What leadership really looks like
One of the hardest challenges I’ve faced is figuring out how much to push someone toward a goal I see for them, and how much to let them set their own path.
How do you balance the value of being pushed by your leader versus the value of owning your own success?
Here’s my rule: If it’s about their current role or the next logical career step, I set clear expectations, hold them accountable and help them build the needed skills. But if it’s beyond that, like pivoting to marketing or IT, that’s their goal to own. My role with their goals becomes supportive, offering connections, advice, and occasional check-ins, but letting them take charge. This simple distinction has clarified for myself and my team what my role as their leader is.
A practical example: When I wanted an analyst to eventually own forecasting, we started by doing it together. I explained why I made certain decisions and how I thought about risk. I brought her into the meetings where we discussed the forecast and she saw the process from start to finish.
Eventually, she built forecasts while I still presented them and covered the questions, giving her a taste of the process, but clearly still owning it myself. Later, she presented parts of her forecast to the team, and finally, she fully owned the process: defending assumptions, answering questions and becoming the face of forecasting to the organization. This didn’t happen overnight; it took six to nine months. But it positioned her as a leader of the forecasting process, laying the foundation with leadership to consider her for future projects and promotions.

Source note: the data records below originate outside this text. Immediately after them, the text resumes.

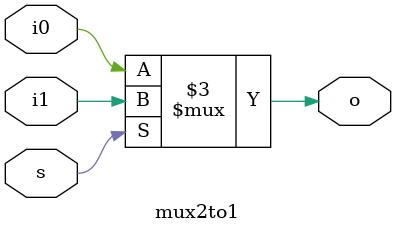
<source format=sv>
module top_module(
	input clk,
	input L,
	input q_in,
	input r_in,
	output reg Q
);

  reg [2:0] q;
  wire [2:0] q_sub;
  wire d;

  submodule submodule1(
	.clk(clk),
	.r(r_in),
	.L(L),
	.Q(q_sub[0])
  );

  submodule submodule2(
	.clk(clk),
	.r(r_in),
	.L(L),
	.Q(q_sub[1])
  );

  submodule submodule3(
	.clk(clk),
	.r(r_in),
	.L(L),
	.Q(q_sub[2])
  );

  mux2to1 mux(
	.i0(q_sub[2]),
	.i1(q_sub[1]),
	.s(L),
	.o(d)
  );

  always @(posedge clk) begin
	if (L) begin
	  Q <= r_in;
	  q[0] <= r_in[0];
	  q[1] <= r_in[1];
	  q[2] <= r_in[2];
	end else begin
	  q[0] <= d;
	  q[1] <= q[0];
	  q[2] <= q[1];
	  Q <= q[2];
	end
  end

endmodule
module submodule(
	input clk,
	input L,
	input [2:0] r,
	output reg Q
);

  always @(posedge clk) begin
	if (L) begin
	  Q <= r;
	end else begin
	  Q <= {Q[1] ^ Q[2], Q[0], Q[2]};
	end
  end

endmodule
module mux2to1(
	input i0,
	input i1,
	input s,
	output reg o
);

  always @(*) begin
	if (s) begin
	  o = i1;
	end else begin
	  o = i0;
	end
  end

endmodule

</source>
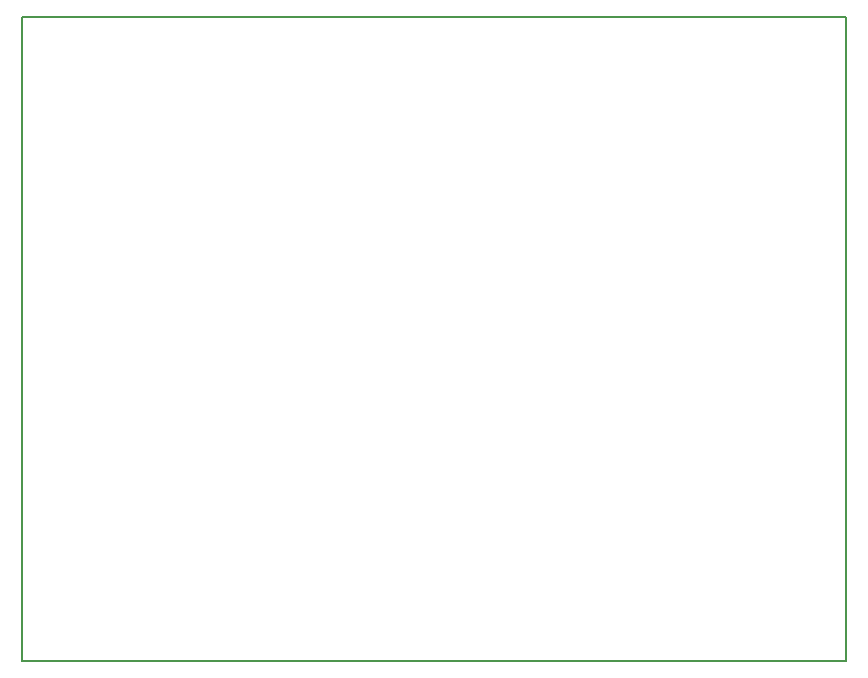
<source format=gm1>
G04 MADE WITH FRITZING*
G04 WWW.FRITZING.ORG*
G04 DOUBLE SIDED*
G04 HOLES PLATED*
G04 CONTOUR ON CENTER OF CONTOUR VECTOR*
%ASAXBY*%
%FSLAX23Y23*%
%MOIN*%
%OFA0B0*%
%SFA1.0B1.0*%
%ADD10R,2.754950X2.152620*%
%ADD11C,0.008000*%
%ADD10C,0.008*%
%LNCONTOUR*%
G90*
G70*
G54D10*
G54D11*
X4Y2149D02*
X2751Y2149D01*
X2751Y4D01*
X4Y4D01*
X4Y2149D01*
D02*
G04 End of contour*
M02*
</source>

Creating the space and time for this investment isn’t easy, especially since the fires never stop in contact centers. What helped me was treating one-on-ones as a top priority. When they know your plate is overflowing and you still make time for them, it sends a clear signal that people are a priority to you, and more importantly, they are a priority.
The tension of stepping back
There’s always a temptation to jump back into tactical work. And sometimes, it really is the right move: if your team doesn’t yet have the skills to fix an urgent issue with serious consequences, stepping in can help. But it can’t be your default. Every time you do, you risk signaling to your team and your peers that you don’t trust your managers or analysts to handle it, and you can undermine their authority in the process.

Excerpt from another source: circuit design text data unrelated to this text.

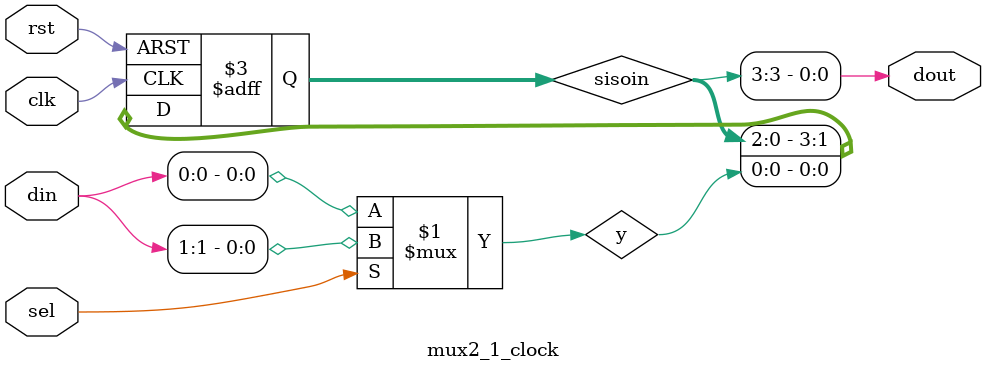
<source format=sv>

module mux2_1_clock(input clk,rst,input sel, input [1:0]din, output dout);

  wire y=sel?din[1]:din[0];
  reg [3:0]sisoin;
  
  always@(posedge clk or posedge rst) begin
    if(rst)
      sisoin='0;
    else begin
      sisoin={sisoin[2:0],y};
    end
  end
  assign dout=sisoin[3];
endmodule

</source>
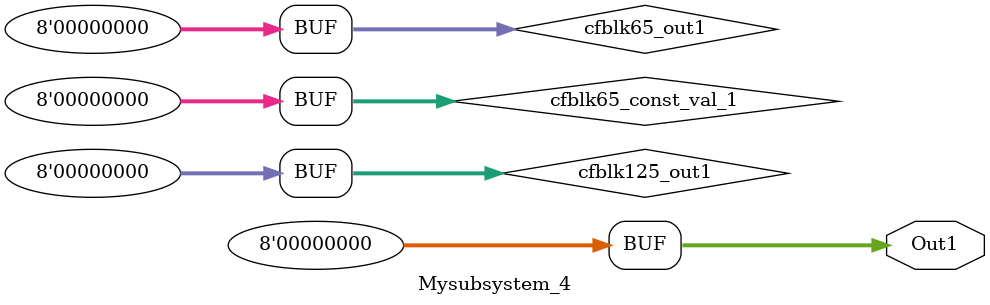
<source format=v>



`timescale 1 ns / 1 ns

module Mysubsystem_4
          (Out1);


  output  [7:0] Out1;  // uint8


  wire [7:0] cfblk125_out1;  // uint8
  wire [7:0] cfblk65_const_val_1;  // uint8
  wire [7:0] cfblk65_out1;  // uint8


  assign cfblk125_out1 = 8'b00000000;



  assign cfblk65_const_val_1 = 8'b00000000;



  assign cfblk65_out1 = cfblk125_out1 + cfblk65_const_val_1;



  assign Out1 = cfblk65_out1;

endmodule  // Mysubsystem_4


</source>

Not everything needs to be done perfectly either. Some tasks truly are pass/fail, like payroll or client billing errors that can’t be tolerated. But others can have a passing grade, maybe a forecast lands at 85% accuracy instead of 90%. That creates room for your team to try, learn and improve without fear. Leaders who expect everything to be done exactly as they’d do it miss the point and miss the growth opportunity for their teams.

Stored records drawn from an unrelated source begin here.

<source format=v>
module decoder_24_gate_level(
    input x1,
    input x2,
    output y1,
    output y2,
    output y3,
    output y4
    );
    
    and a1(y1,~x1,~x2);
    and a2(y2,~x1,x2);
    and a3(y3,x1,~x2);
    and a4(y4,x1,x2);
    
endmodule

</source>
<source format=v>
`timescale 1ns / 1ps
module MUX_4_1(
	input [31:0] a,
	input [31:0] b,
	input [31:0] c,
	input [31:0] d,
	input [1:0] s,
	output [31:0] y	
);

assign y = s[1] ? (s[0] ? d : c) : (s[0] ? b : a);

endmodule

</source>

The real work of WFM leadership
It took me years to realize that what makes you successful as an IC, speed, accuracy, volume, doesn’t translate to leadership. Leadership impact shows up in the confidence, growth and capability of your team. Filling your calendar with meetings might feel important, but what matters is whether you’re investing your time in people.
WFM leadership isn’t about being the best at building schedules or forecasting demand. It’s about building the people who can do those things, and often better than you could. It means stepping back from the work, stepping into the tension and remembering that behind every number are real people whose lives your decisions affect.
Your real job isn’t the work itself. It’s creating an environment where your team can thrive, grow and carry the work forward better than you ever could.